Leaving pictures aside, set down each line exactly, from the first line of the data to the line with "the leafy tree at point (59, 43)", both included.

Data for analysis ->
● ● ● ● ●
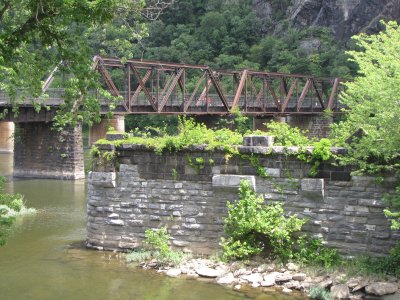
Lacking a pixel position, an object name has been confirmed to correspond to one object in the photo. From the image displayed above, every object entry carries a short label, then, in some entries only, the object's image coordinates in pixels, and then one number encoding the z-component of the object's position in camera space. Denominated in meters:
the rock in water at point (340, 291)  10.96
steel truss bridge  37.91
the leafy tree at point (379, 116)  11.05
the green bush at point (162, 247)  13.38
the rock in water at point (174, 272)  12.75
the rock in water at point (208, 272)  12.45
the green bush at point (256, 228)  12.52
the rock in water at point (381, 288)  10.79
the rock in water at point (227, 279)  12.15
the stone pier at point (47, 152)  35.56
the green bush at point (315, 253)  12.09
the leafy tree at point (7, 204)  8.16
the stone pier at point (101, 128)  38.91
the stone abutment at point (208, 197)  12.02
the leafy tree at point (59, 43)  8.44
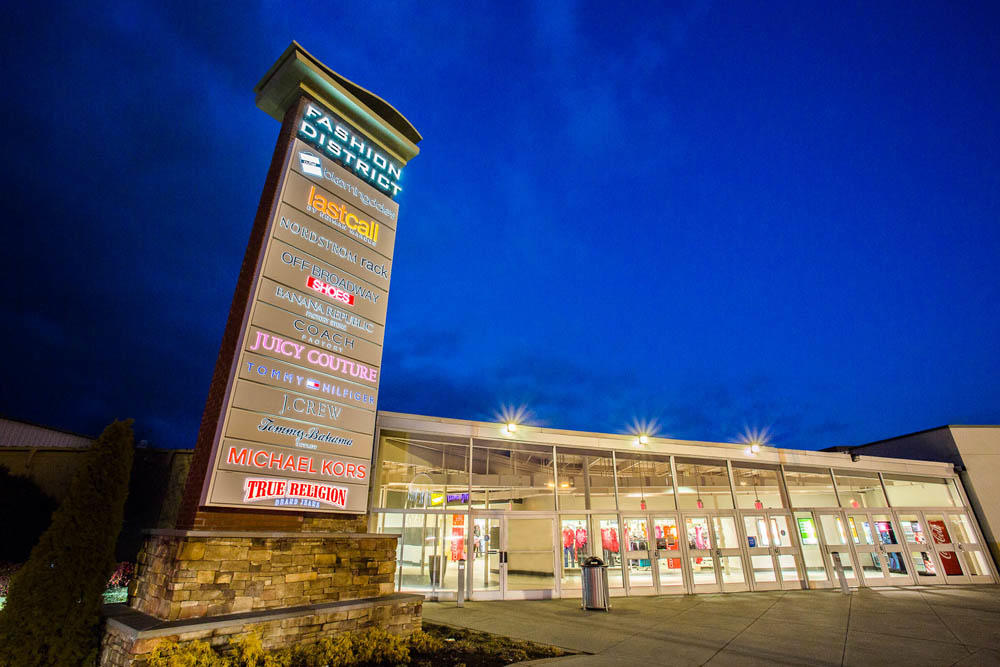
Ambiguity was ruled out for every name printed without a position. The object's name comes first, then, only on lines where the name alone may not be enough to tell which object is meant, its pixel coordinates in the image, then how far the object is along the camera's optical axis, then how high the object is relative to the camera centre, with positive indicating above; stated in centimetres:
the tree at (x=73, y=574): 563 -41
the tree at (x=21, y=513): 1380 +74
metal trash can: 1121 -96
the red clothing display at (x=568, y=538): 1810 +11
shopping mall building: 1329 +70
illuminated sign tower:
● ● ● ● ●
Answer to the problem ->
Lacking a pixel position, an object name has been confirmed to correspond to one object in the photo. From the image displayed above, every object entry carries a short label, then, in some entries only, the object's image coordinates in pixels, and then one number encoding the z-component of the object's position in camera space. Denominated in meters:
the rock in water at point (340, 291)  10.96
steel truss bridge  37.91
the leafy tree at point (379, 116)  11.05
the green bush at point (162, 247)  13.38
the rock in water at point (174, 272)  12.75
the rock in water at point (208, 272)  12.45
the green bush at point (256, 228)  12.52
the rock in water at point (381, 288)  10.79
the rock in water at point (227, 279)  12.15
the stone pier at point (47, 152)  35.56
the green bush at point (315, 253)  12.09
the leafy tree at point (7, 204)  8.16
the stone pier at point (101, 128)  38.91
the stone abutment at point (208, 197)  12.02
the leafy tree at point (59, 43)  8.44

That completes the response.